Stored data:
------------------------------------------------------------

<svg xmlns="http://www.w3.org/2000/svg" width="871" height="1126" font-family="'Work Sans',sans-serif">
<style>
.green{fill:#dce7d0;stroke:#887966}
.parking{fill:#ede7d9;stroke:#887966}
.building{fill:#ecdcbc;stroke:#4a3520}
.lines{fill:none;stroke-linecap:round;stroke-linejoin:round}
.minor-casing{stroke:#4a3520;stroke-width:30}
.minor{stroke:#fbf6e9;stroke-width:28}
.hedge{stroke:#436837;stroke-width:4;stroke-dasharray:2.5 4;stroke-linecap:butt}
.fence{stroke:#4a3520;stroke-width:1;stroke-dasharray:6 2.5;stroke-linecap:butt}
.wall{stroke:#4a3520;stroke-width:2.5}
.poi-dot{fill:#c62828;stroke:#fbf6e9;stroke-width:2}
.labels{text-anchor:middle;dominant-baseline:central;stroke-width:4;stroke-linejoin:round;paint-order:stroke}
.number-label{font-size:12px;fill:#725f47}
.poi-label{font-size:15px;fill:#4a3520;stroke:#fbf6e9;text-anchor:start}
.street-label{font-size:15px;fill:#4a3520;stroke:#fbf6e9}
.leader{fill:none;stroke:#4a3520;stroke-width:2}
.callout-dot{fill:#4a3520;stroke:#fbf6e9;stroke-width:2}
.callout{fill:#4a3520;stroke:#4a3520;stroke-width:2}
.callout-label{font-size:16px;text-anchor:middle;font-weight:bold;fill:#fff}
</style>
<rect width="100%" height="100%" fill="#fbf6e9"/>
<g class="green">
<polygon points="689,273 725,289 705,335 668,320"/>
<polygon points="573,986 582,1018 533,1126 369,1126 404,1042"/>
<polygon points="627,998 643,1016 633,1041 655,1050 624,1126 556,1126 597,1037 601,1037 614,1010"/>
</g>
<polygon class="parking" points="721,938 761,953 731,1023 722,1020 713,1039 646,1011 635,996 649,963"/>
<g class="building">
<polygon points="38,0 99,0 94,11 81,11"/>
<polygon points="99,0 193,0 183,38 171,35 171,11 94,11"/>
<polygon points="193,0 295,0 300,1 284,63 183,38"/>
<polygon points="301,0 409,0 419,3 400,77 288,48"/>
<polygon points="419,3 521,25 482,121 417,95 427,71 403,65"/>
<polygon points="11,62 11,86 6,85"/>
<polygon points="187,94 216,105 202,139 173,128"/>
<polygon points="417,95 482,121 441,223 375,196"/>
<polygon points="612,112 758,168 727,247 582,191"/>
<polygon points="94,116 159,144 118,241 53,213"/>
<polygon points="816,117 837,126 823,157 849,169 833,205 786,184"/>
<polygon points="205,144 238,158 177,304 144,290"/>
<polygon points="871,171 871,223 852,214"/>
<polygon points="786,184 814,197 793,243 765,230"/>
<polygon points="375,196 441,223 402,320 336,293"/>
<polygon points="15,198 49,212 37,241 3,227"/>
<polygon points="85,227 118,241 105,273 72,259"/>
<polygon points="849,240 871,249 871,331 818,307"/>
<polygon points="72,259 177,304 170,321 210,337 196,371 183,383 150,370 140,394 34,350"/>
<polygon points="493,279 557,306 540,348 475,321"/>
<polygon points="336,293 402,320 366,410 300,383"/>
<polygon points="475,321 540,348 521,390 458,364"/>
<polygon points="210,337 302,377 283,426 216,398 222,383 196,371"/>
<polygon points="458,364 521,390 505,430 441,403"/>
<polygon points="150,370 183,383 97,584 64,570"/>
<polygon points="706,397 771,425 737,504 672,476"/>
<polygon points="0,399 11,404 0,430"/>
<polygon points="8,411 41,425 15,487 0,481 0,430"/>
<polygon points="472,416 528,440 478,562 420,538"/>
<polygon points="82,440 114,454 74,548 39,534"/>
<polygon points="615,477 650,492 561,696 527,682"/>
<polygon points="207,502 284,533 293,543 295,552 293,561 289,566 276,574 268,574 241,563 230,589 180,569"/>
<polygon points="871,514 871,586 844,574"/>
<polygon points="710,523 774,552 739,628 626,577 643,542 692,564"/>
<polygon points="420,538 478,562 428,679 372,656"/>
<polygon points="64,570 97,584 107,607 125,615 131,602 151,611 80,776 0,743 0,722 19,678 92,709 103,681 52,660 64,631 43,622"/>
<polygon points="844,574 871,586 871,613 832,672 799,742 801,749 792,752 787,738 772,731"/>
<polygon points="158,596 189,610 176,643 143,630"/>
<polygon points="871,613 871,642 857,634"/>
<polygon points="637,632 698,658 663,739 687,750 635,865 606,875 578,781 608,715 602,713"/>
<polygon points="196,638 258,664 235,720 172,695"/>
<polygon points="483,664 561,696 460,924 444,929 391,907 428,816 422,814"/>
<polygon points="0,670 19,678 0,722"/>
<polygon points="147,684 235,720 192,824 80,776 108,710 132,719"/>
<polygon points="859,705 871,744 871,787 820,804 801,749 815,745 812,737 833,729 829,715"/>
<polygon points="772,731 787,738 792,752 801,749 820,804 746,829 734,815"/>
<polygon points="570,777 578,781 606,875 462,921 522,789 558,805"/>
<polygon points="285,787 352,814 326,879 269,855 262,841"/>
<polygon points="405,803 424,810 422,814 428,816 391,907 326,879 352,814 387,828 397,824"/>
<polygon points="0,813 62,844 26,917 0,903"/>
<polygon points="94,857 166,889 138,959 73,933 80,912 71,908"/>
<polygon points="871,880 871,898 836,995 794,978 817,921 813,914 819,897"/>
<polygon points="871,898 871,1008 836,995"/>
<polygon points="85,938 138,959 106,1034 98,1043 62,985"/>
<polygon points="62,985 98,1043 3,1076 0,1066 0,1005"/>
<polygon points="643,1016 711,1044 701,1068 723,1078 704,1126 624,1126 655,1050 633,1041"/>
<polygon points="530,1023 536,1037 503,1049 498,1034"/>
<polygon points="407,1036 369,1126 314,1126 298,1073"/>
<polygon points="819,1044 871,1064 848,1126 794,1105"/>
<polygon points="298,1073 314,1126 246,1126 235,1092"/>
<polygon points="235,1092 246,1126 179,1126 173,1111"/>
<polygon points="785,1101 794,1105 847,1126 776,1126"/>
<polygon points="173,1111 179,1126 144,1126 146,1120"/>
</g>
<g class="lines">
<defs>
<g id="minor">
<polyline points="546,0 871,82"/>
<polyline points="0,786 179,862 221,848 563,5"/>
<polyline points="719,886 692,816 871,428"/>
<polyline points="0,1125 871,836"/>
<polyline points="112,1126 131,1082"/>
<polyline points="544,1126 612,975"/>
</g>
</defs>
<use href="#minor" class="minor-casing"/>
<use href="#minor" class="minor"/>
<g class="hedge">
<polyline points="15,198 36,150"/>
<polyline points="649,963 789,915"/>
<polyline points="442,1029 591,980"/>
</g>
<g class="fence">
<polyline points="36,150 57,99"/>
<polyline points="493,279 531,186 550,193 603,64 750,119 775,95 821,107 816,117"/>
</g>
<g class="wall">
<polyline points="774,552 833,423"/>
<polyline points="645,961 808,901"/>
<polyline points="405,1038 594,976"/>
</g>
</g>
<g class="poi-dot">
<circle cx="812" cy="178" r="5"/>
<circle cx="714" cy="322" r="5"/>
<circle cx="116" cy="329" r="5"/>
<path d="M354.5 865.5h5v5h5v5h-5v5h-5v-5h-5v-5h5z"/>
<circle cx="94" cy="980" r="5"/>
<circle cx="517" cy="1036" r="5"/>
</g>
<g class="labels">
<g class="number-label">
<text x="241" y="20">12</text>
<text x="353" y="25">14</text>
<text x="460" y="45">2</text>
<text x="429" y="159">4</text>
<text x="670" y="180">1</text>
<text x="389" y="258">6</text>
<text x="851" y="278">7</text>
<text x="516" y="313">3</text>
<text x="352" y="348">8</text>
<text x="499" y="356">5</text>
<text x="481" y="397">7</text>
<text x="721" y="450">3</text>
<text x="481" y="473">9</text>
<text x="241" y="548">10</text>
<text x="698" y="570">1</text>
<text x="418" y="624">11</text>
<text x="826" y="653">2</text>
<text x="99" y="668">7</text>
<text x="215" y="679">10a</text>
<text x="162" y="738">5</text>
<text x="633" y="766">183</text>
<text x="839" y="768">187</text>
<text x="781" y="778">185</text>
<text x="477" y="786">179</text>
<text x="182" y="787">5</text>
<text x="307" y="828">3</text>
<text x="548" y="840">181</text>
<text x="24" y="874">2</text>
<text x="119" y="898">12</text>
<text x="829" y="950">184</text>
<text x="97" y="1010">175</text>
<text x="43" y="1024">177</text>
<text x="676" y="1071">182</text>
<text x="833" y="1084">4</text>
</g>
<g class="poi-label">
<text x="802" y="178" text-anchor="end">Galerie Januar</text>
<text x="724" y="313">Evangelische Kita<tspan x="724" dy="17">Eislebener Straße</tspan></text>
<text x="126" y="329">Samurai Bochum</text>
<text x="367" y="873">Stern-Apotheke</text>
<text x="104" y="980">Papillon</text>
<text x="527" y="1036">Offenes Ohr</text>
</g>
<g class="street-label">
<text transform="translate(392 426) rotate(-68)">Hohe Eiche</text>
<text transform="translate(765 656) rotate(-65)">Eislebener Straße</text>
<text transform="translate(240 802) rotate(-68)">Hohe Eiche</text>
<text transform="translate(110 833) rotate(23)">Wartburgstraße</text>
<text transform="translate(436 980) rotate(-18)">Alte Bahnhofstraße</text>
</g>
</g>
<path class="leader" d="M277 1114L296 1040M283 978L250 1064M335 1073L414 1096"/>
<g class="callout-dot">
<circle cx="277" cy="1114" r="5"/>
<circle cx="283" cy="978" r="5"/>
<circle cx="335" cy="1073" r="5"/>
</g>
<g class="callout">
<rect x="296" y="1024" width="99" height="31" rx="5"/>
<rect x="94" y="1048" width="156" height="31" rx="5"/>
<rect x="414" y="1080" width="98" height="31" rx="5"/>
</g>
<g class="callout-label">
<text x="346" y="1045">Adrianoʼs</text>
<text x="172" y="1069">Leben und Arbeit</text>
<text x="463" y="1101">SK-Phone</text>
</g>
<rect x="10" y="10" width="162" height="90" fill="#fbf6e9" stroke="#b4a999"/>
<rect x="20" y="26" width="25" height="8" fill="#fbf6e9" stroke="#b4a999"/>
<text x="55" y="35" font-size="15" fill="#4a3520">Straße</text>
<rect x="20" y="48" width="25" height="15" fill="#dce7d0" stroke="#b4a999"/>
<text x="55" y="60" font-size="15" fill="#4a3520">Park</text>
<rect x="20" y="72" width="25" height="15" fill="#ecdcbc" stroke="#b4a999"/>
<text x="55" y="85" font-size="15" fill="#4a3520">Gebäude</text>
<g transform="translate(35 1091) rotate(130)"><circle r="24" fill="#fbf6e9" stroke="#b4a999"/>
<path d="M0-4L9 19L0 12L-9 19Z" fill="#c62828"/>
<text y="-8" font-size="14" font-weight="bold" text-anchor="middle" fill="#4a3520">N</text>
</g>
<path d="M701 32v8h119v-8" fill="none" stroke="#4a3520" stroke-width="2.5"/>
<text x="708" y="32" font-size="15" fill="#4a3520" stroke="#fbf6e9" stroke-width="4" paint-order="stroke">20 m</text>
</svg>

------------------------------------------------------------

**TRY IT**
The answer must be every line from the records above that contains the word "lines", copied in full.

**YOUR RESPONSE**
.lines{fill:none;stroke-linecap:round;stroke-linejoin:round}
<g class="lines">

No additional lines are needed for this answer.